• Passage provided:

┌──

Studio album by Ha*Ash
- Released: 1 September 2022
- Studio: Cutting Cane Studios (Florida)
- Genre: Latin pop; power ballad;
- Length: 32:25
- Language: Spanish
- Label: Sony Music Latin
- Producer: Hanna Nicole (co.); George Noriega; Sebastian Krys; Julio Reyes;

Ha*Ash chronology
| Ha*Ash: En Vivo (2019) | Haashtag (2022) |  |

Ha*Ash studio album chronology
| 30 de Febrero (2017) | Haashtag (2022) |  |

Singles from Haashtag
- "Lo Que un Hombre Debería Saber" Released: 17 March 2022; "Supongo Que Lo Sabes" Released: 19 May 2022; "Mi Salida Contigo" Released: 29 August 2022;

= Haashtag =

2022 studio album by Ha*Ash

Haashtag is the sixth studio album by American Latin pop duo Ha*Ash, released on 1 September 2022. The album features artist Kenia Os. Ha*Ash assumed an integral role in the album's production and collaborated with producers including George Noriega, Sebastián Krys and Julio Reyes.

└──

• Extracted data:
┌──

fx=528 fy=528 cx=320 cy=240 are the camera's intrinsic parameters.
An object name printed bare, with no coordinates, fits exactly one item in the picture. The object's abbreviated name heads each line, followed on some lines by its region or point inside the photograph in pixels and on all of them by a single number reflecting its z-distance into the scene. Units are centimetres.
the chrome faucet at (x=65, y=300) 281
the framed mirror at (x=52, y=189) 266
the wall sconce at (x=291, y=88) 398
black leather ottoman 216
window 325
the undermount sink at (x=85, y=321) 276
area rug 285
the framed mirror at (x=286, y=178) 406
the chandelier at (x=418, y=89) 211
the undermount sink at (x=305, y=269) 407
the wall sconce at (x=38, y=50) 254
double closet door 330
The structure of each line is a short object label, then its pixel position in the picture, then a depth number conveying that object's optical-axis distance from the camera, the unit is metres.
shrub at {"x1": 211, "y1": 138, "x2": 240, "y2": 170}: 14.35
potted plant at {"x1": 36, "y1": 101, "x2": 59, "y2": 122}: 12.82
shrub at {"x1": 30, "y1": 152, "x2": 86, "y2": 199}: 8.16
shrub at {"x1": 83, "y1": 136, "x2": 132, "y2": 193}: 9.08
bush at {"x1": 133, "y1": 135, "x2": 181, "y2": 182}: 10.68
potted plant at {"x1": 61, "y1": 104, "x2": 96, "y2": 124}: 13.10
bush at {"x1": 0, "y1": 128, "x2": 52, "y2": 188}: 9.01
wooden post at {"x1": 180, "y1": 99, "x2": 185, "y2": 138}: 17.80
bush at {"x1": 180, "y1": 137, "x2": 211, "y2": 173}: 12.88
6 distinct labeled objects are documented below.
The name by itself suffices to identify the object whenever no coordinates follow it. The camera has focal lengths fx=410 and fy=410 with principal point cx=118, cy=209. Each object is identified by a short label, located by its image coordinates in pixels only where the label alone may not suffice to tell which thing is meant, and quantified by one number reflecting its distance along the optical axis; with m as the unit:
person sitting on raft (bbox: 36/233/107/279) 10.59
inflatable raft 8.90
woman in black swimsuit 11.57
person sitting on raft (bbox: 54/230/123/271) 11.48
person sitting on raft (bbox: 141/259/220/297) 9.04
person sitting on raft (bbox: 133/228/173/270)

└──

• Requirement 1: According to the Haashtag album page, when was the single "Supongo Que Lo Sabes" released?
• Requirement 2: In the Haashtag album page, recast the paragraph beginning "Haashtag is the sixth studio album" as a short bulleted list that keeps its main facts.

• Task result 1: 19 May 2022

• Task result 2:
- Sixth studio album by the American Latin pop duo Ha*Ash
- Released on 1 September 2022
- Features artist Kenia Os
- Ha*Ash took an integral role in production, working with producers including George Noriega, Sebastián Krys and Julio Reyes